A pair of papers published this week, one in PNAS and one in Journal of Immunology, cover both of these angles. (Also, back to back papers in Cell this week, originating from Australia and Tennessee, touch on the same topic.)

First, the evolutionary angle.

Cellular suicide can be a “scorched earth” defense mechanism against viruses. Kaiser and Mocarski have been amassing evidence that some forms of cellular suicide arose as a result of an arms race of competition with viruses. The PNAS paper is part of this line of evidence. It shows that the cell-death circuits controlled by three different genes (RIP1, RIP3 and caspase 8) apparently can be lifted cleanly out of an animal. Mice lacking all three genes not only can be born, but have well-functioning immune systems.

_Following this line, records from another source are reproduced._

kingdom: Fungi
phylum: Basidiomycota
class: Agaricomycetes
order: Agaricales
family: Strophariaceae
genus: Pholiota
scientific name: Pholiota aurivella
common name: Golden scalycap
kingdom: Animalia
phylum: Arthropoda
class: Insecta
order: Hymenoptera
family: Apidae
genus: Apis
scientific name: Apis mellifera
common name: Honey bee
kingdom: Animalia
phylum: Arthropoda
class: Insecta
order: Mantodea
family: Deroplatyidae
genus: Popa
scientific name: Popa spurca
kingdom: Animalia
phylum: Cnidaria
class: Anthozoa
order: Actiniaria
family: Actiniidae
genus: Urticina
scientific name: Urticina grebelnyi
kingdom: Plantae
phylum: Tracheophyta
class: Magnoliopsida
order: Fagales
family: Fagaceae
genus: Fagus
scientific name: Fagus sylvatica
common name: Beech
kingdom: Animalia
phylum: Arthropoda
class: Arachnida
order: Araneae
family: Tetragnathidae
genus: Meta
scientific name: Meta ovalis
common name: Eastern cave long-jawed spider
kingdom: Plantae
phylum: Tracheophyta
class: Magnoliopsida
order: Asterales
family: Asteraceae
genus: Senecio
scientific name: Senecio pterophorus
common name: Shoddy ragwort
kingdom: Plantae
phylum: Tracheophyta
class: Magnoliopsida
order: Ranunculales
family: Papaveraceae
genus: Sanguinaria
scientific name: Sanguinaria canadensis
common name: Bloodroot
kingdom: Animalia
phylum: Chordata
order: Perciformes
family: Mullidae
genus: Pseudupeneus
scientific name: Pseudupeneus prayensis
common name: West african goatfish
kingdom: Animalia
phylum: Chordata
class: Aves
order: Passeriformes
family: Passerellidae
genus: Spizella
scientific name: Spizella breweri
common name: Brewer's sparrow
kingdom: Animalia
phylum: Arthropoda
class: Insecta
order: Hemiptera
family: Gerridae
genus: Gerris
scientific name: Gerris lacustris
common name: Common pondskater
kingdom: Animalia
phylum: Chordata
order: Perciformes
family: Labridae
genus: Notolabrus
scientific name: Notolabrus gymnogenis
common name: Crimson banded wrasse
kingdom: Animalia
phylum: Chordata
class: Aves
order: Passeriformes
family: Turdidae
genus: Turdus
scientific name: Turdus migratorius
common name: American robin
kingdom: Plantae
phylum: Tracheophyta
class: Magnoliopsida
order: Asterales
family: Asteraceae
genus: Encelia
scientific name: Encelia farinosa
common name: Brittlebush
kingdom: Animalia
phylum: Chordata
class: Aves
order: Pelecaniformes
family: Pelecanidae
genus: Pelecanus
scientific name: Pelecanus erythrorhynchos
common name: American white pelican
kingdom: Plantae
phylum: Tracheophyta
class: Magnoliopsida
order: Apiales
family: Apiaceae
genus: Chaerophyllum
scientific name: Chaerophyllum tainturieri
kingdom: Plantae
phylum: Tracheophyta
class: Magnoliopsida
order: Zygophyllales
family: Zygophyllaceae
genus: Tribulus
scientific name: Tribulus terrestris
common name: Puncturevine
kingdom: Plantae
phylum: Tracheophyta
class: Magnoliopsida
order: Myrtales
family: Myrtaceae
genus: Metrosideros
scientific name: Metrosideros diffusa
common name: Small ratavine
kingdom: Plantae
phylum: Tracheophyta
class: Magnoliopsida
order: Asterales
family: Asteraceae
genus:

Apoptosis is thought to be a form of cellular suicide important for the development of all multicellular organisms. That’s why, to cell and developmental biologists, it seemed rather shocking that researchers can mutate a group of genes that drive apoptosis and other forms of cellular suicide and have adult animals emerge.

Next, the drug discovery angle.

The J. Immunol paper makes that angle clear enough. Most of the authors on this paper are from GlaxoSmithKline’s “Pattern Recognition Receptor Discovery Performance Unit, Immuno-Inflammation Therapeutic Area.” Here, they show that a mutation in RIP1 inactivating the kinase enzyme protects mice against severe skin and multiorgan inflammation. They conclude their abstract with: “Together, these data suggest that RIP1 kinase represents an attractive therapeutic target for TNF-driven inflammatory diseases.”

Note: TNF-driven inflammatory diseases include rheumatoid arthritis, inflammatory bowel diseases and psoriasis, representing a multibillion dollar market.